Traum Die Such-Show/2018

Foto Pixabay

„…Im Gewühl hatte eine Frau ihr Kind verloren und sie schaute nun überall schwangeren Frauen auf den Bauch…als hätte es sich dort hin versteckt, verkrochen….Daraus wurde eine mehrteilige oder sich fortsetzende witzige und unterhaltsame Show. Es wirkte so, als würde diese Frau, die dabei recht souverän wirkte, von einer Kamera oder einem Kamerateam begleitet. Diese Show war wirklich gut gemacht und eroberte/begeisterte die Menschen..“ 

Der erste Eindruck nach diesem Traum war positiv, schmeichelhaft, ich nahm das Besondere und Erfolgreiche der Kulisse wahr. Ich wusste nicht was ich sehe, wie so oft. Auch weil ich es nicht wirklich fühlte sondern etwas fühlte, was auf der Wellenlänge des Verstandes lag. Ich fühlte etwas, was der Verstand produziert und entworfen hat, also stimmte hier etwas überein, welch ein Wohlgefühl.
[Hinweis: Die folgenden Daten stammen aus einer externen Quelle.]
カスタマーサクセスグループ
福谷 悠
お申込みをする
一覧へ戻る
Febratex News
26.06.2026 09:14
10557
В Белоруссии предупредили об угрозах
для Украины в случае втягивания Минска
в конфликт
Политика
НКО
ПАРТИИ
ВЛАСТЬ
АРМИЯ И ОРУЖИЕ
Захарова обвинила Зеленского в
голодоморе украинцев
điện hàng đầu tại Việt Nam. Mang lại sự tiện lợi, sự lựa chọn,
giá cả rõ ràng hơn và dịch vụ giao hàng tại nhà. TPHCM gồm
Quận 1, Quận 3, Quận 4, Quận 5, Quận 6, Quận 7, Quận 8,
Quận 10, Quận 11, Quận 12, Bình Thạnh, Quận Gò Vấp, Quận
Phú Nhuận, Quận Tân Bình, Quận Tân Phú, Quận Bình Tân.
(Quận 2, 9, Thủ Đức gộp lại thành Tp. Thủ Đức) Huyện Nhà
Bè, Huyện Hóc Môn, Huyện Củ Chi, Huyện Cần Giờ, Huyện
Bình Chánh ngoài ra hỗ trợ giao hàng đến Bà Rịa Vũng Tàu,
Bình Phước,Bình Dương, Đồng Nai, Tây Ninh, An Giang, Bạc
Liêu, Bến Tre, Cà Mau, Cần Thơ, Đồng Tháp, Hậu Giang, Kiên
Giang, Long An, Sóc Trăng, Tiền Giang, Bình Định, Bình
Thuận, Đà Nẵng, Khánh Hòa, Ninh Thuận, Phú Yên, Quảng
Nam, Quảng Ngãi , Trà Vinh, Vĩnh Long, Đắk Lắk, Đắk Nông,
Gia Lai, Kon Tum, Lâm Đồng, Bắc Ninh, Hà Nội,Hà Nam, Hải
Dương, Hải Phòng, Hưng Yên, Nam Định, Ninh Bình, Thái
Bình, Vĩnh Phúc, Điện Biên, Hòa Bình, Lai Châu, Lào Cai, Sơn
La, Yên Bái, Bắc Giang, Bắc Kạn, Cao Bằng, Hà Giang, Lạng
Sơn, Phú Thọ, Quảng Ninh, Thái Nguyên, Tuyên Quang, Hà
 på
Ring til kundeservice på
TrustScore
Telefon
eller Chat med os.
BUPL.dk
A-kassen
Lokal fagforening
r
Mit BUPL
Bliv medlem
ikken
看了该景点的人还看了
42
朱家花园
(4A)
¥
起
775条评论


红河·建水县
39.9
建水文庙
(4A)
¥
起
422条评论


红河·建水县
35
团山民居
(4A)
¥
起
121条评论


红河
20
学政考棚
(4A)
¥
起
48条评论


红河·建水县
Mir die Absurdität zu zeigen, wie ich es schaffte, die Absurditäten immer wieder zu übersehen, das vermochten wahrlich nur die Träume. Sie waren – und sind – die Instanz, die sämtliche Instanzen enthalten, die die Dinge sehen, wie sie wirklich sind. Dass der Verstand das nicht kann, das konnte ich nicht einmal denken.

Wozu die Träume imstande sind, das wusste ich ja auf eine Art. Doch dass sie mir immer wieder zeigten, dass etwas mit meinem Verstand nicht stimmte, er in Gefahr war, das konnte ich lange nicht erkennen. Womit auch.

Wie ich den Traum sah und empfand:

Diese Frau fiel doch nicht negativ auf, im Gegenteil, sie war normal attraktiv, gut gekleidet, sie war doch unter Menschen und dazu in einer wichtigen Mission unterwegs. Sie war vielleicht etwas eigen aber der Traum stellte sie weder lächerlich noch dumm dar. Sie und ihre Show strahlten eine gewisse Souveränität aus, eine liebenswerte Verschrobenheit und dazu eine ungewollte Komik….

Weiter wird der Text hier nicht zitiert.